During the 1760s, Piedmont farmers protested what they considered political corruption in their local governments. Specifically, they accused local sheriffs for charging excessive legal fees, and they paid special attention to the actions of Sheriff Edmund Fanning of Hillsborough, who became a symbol of local, political corruption. From political despair, the Sandy Creek Association was formed in 1766 as a means for farmers to gather and petition and call for their government to restore order, cease its encroachment, and perform its legitimate role. Sheriff Fanning, in response, labeled the Sandy Creek Association’s actions as “Insurrection”—a label that he knew called the legitimacy of the association into question. To avoid controversy and being charged with treason, the Associators disbanded, yet the problems that they addressed remained.
To address these problems, the Regulators formed in 1768. This group was more militant and aggressive than the Associators and members refused to pay taxes until they were set at legitimate rates. When Sheriff Hawkins (first name unknown) seized a farmer’s horse because he could not pay taxes, approximately eighty Regulators searched for and seized the sheriff. They took Hawkins to Hillsborough and made him sit backward on the mare while riding through town. The protest was by and large nonviolent, except for two or three bullets that were fired into Sheriff Fanning’s Hillsborough home.
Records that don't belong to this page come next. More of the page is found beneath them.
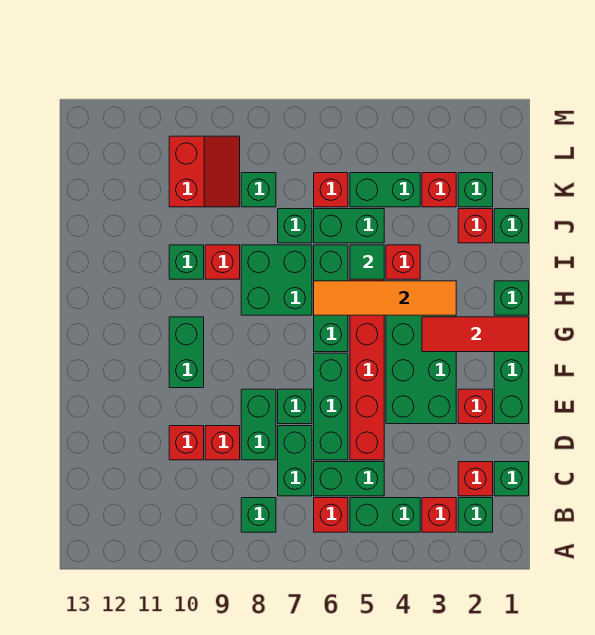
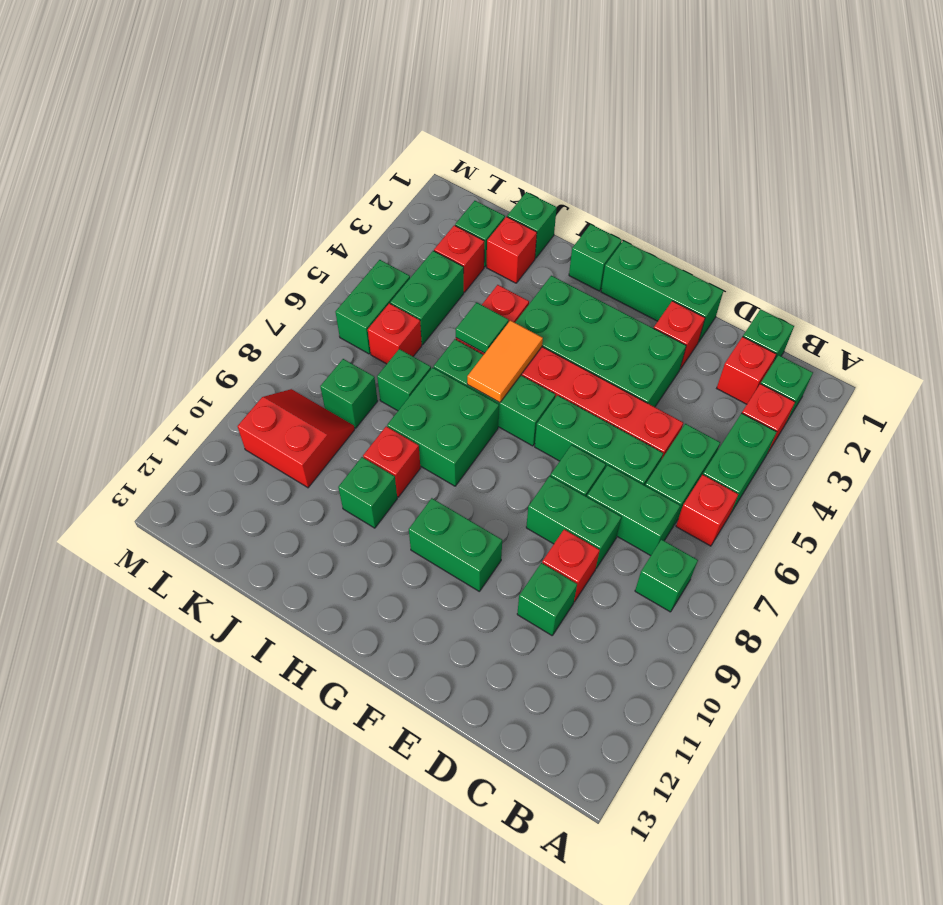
red brick D10 level 1 -> green brick D10 level 1
red tile G1:G3 level 2 -> none
orange tile H3:H6 level 2 -> orange tile H5:H6 level 2
green brick J5:J6 level 1 -> green brick L5:L6 level 1

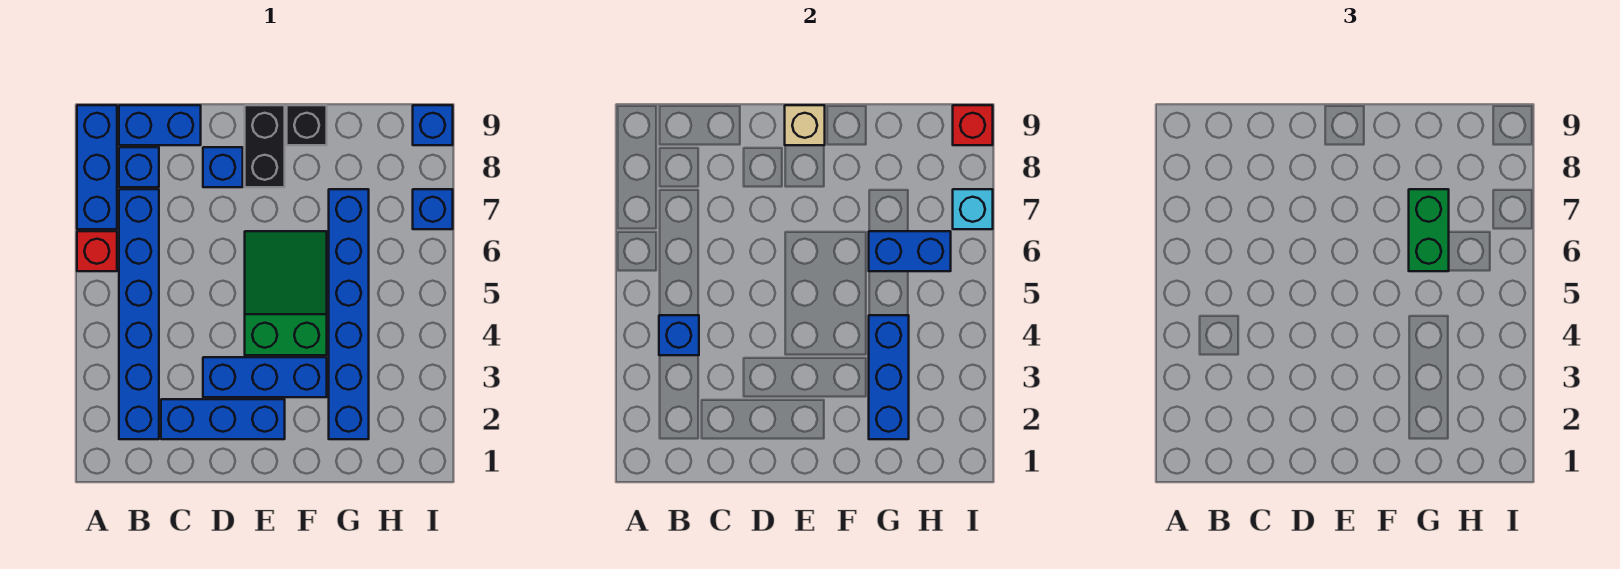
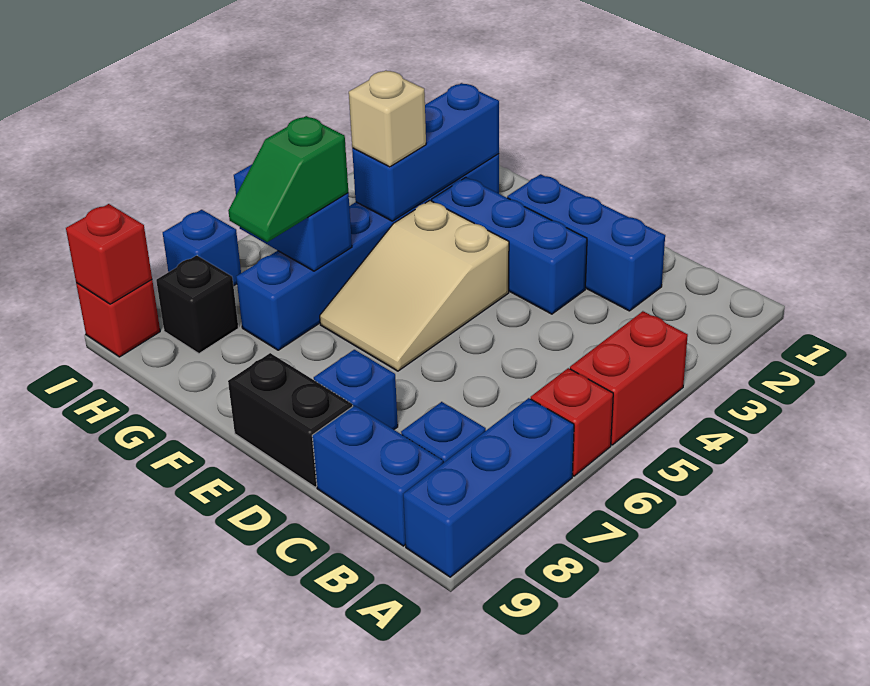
none -> red brick A4:A5 level 1
blue brick B2:B7 level 1 -> none
blue brick B4 level 2 -> none
green slope E4:F6 level 1 top 4 -> tan slope E4:F6 level 1 top 4
black brick E8:E9 level 1 -> black brick D9:E9 level 1
tan brick E9 level 2 -> tan brick G4 level 3
black brick F9 level 1 -> black brick H8 level 1
green brick G6:G7 level 3 -> green slope G6:G7 level 3 top 6
cyan brick I7 level 2 -> none
blue brick I9 level 1 -> red brick I9 level 1

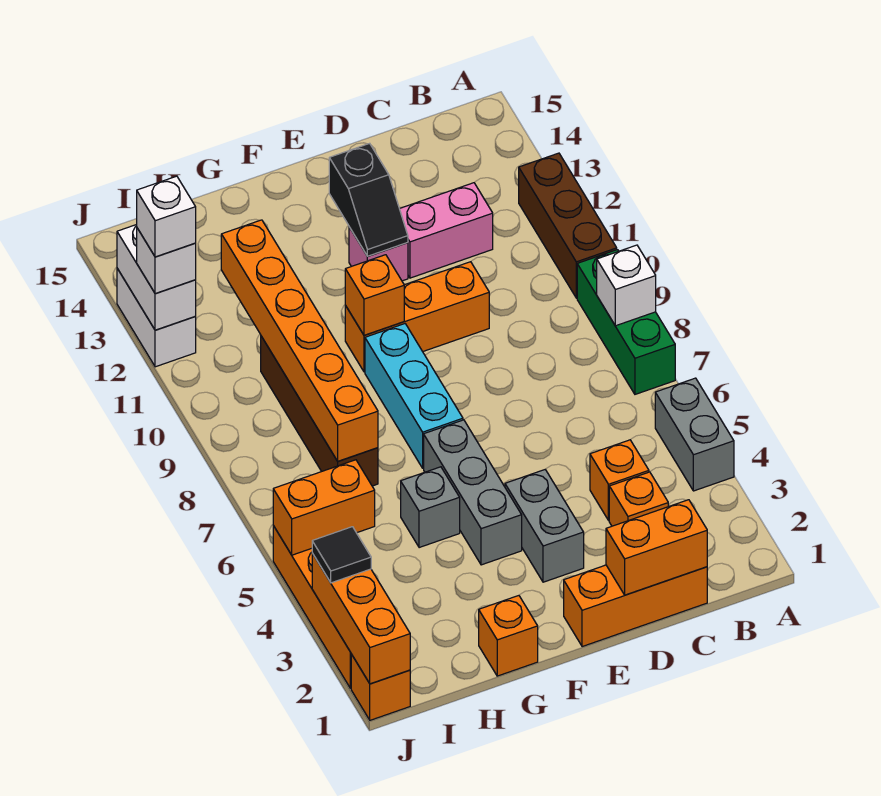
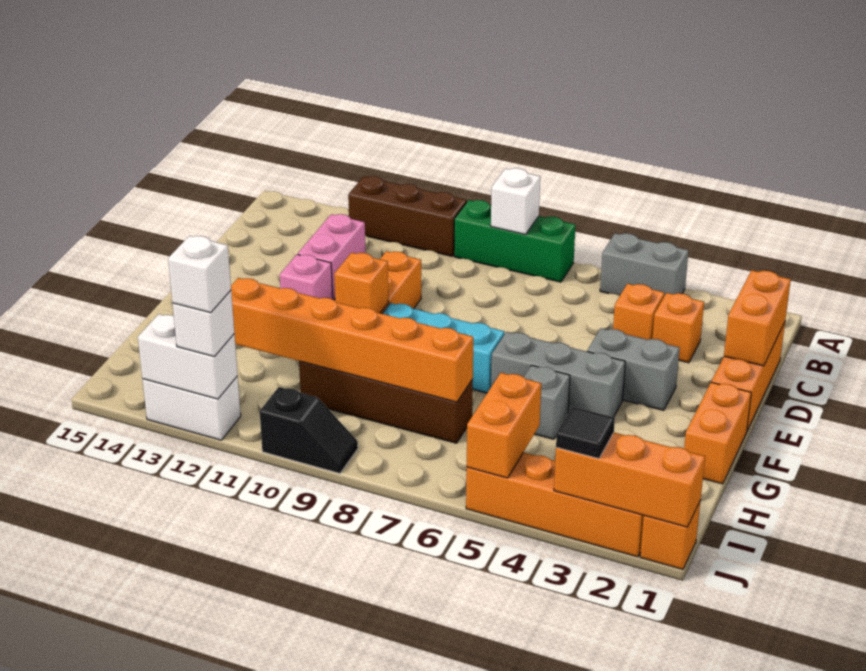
black slope E12:E13 level 2 top 13 -> black slope J9:J10 level 1 top 10
orange brick G1 level 1 -> orange brick F1:G1 level 1

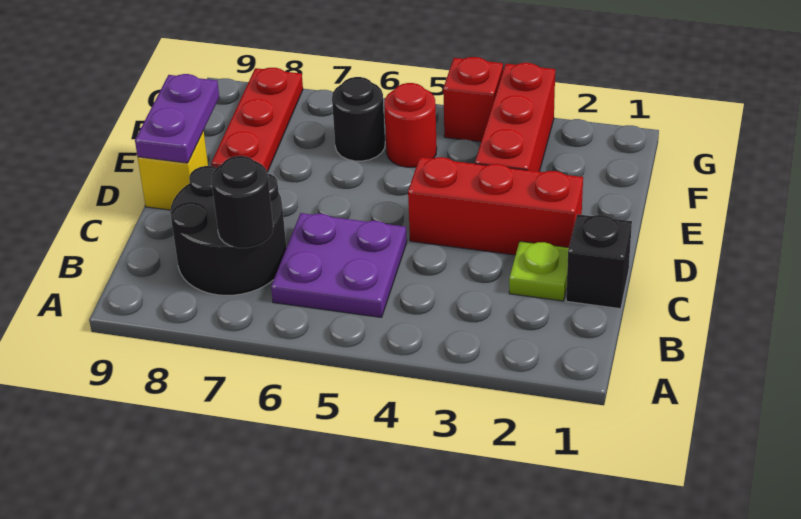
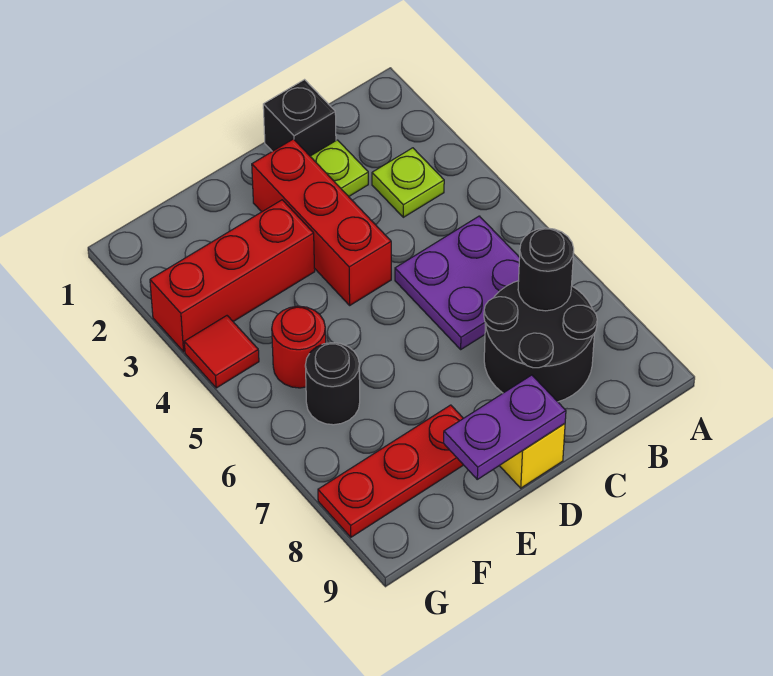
none -> lime plate B3 level 1
red brick G4 level 1 -> red tile G4 level 1

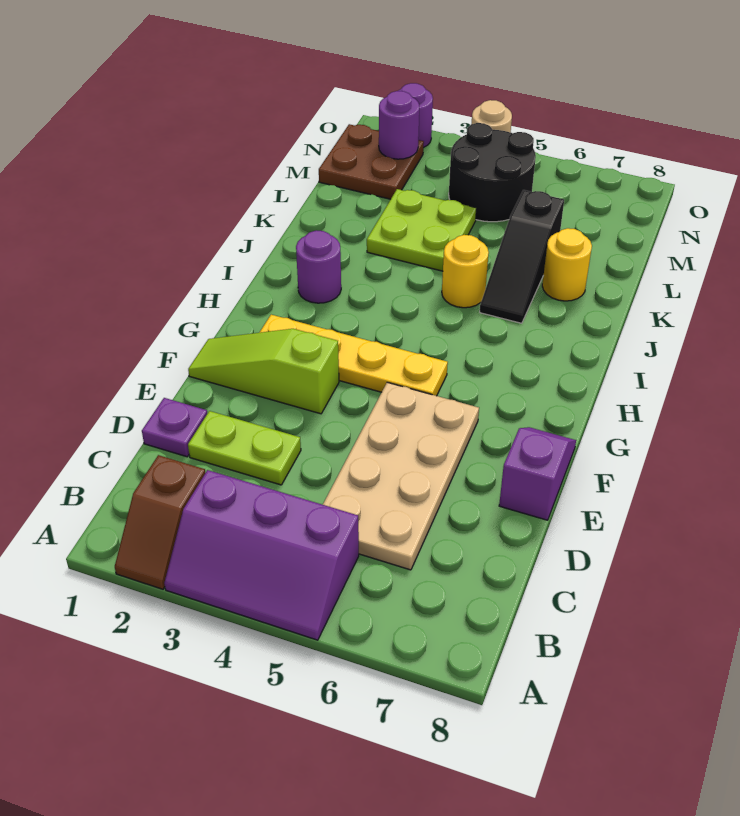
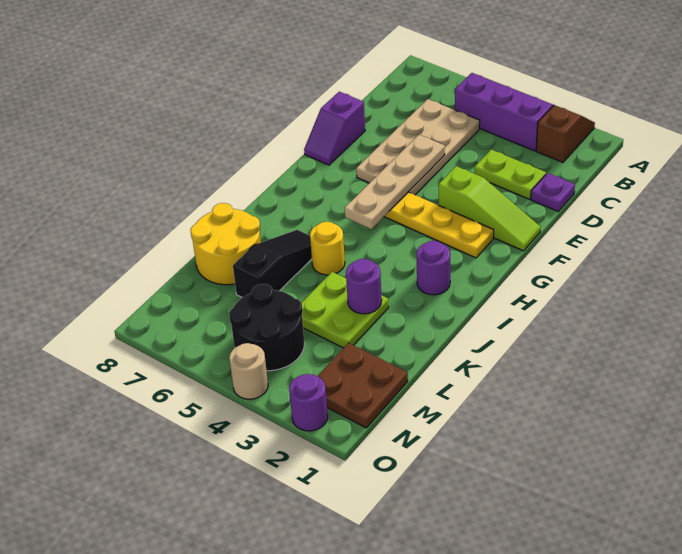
none -> tan plate E5:H5 level 2
yellow round brick K7 level 1 -> yellow round brick K7:L8 level 1
purple round brick N2 level 2 -> purple round brick K3 level 2

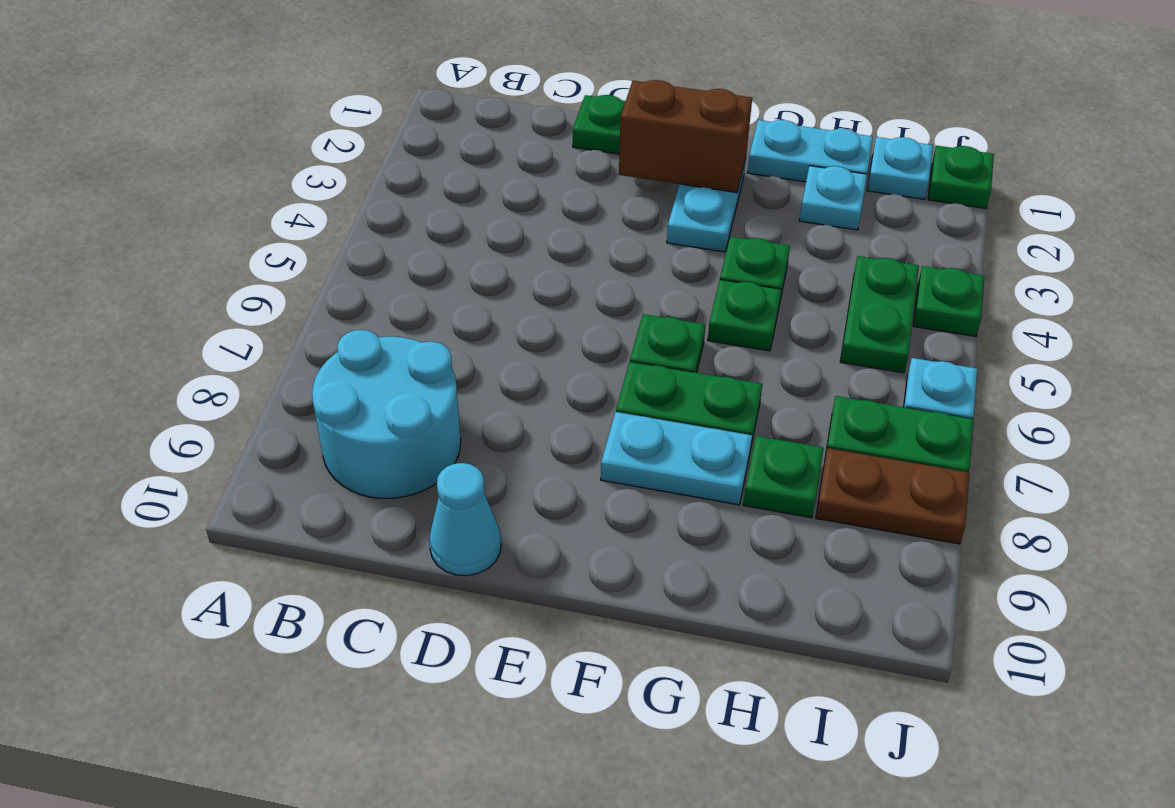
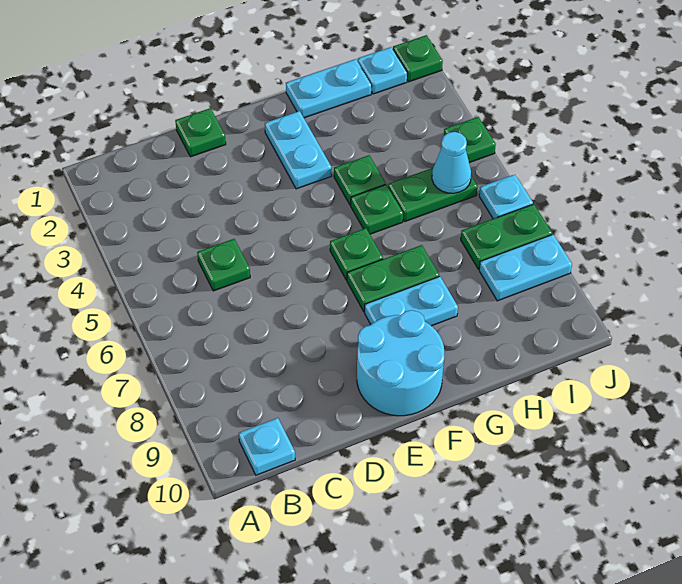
cyan round brick B8:C9 level 1 -> cyan round brick E9:F10 level 1
cyan cone D10 level 1 -> cyan cone I5 level 2
brown brick E2:F2 level 2 -> none
cyan plate H2 level 1 -> cyan plate B10 level 1
green plate H8 level 1 -> green plate C5 level 1
green plate I4:I5 level 1 -> green plate H5:I5 level 1
brown plate I8:J8 level 1 -> cyan plate I8:J8 level 1

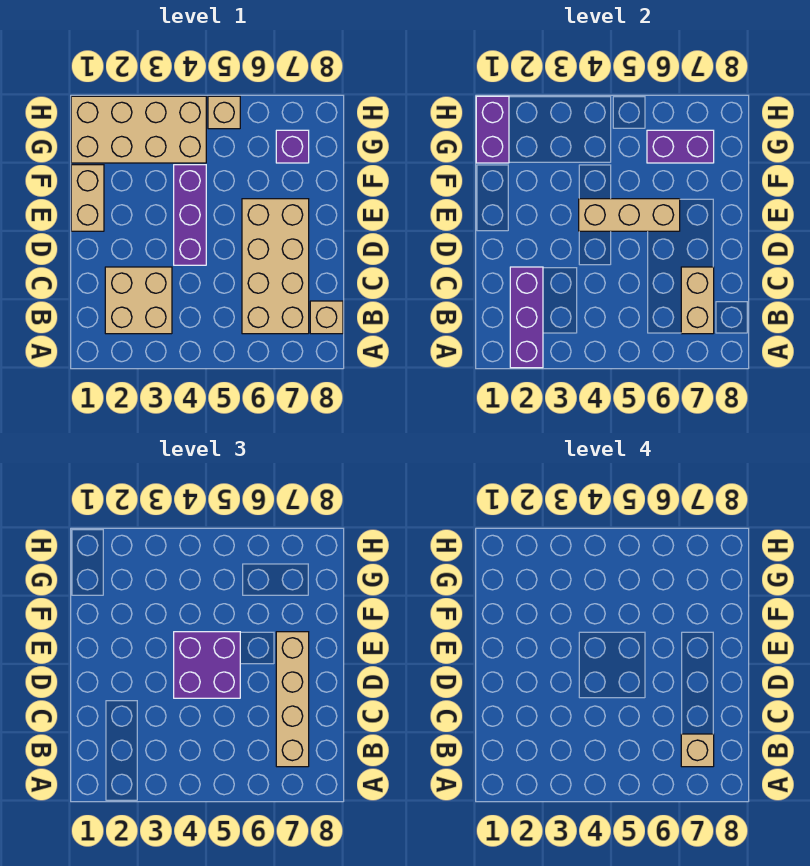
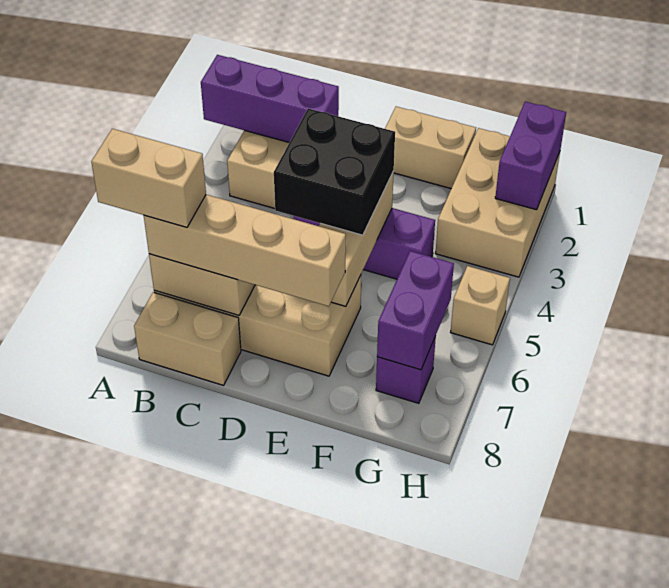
tan brick B7 level 4 -> tan brick A7:B7 level 4
tan brick B8 level 1 -> tan brick B8:C8 level 1
purple brick D4:E5 level 3 -> black brick D4:E5 level 3
tan brick G1:H4 level 1 -> tan brick G1:H3 level 1
purple brick G1:H1 level 2 -> purple brick H1:H2 level 2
Although they seem riotous to modern standards, the Regulators’ actions, argues historian Wayne E. Lee, “lent an aura of legitimacy to their behavior.” The farmers did not loot the town and exhibited only targeted violence. They incorporated a skimmington into their protest—a skimmington was used in Early Modern England (1550-1750) to ridicule a hen-pecked man; he had to sit backward on a horse and behind a woman while holding a distaff (a rod from a spinning wheel) and listening to a jeering crowd. With this form of traditional protest, Regulators hoped to shame corrupt officials and remind all officials to perform the legitimate roles of government. Simply put, Regulators acted in a legitimate way to garner respect for their position and to prompt a response from their government to address grievances.
The response, however, was not the expected one. The Regulators, Fanning called them, were “Rebels, Insurgents. . ., to be shot, hang’d, &c. as mad Dogs.” The militia was also mustered (less than expected volunteered to suppress the Regulators, however), and Fanning planned the arrest of the Regulation’s leaders. On May 1, 1768, Herman Husband and William Butler were arrested.
In the end, the Hillsborough Confrontation of 1768 failed to restore the colonial government to its proper function and started a series of events that included the Hillsborough Riot of 1770 and the Battle of Alamance.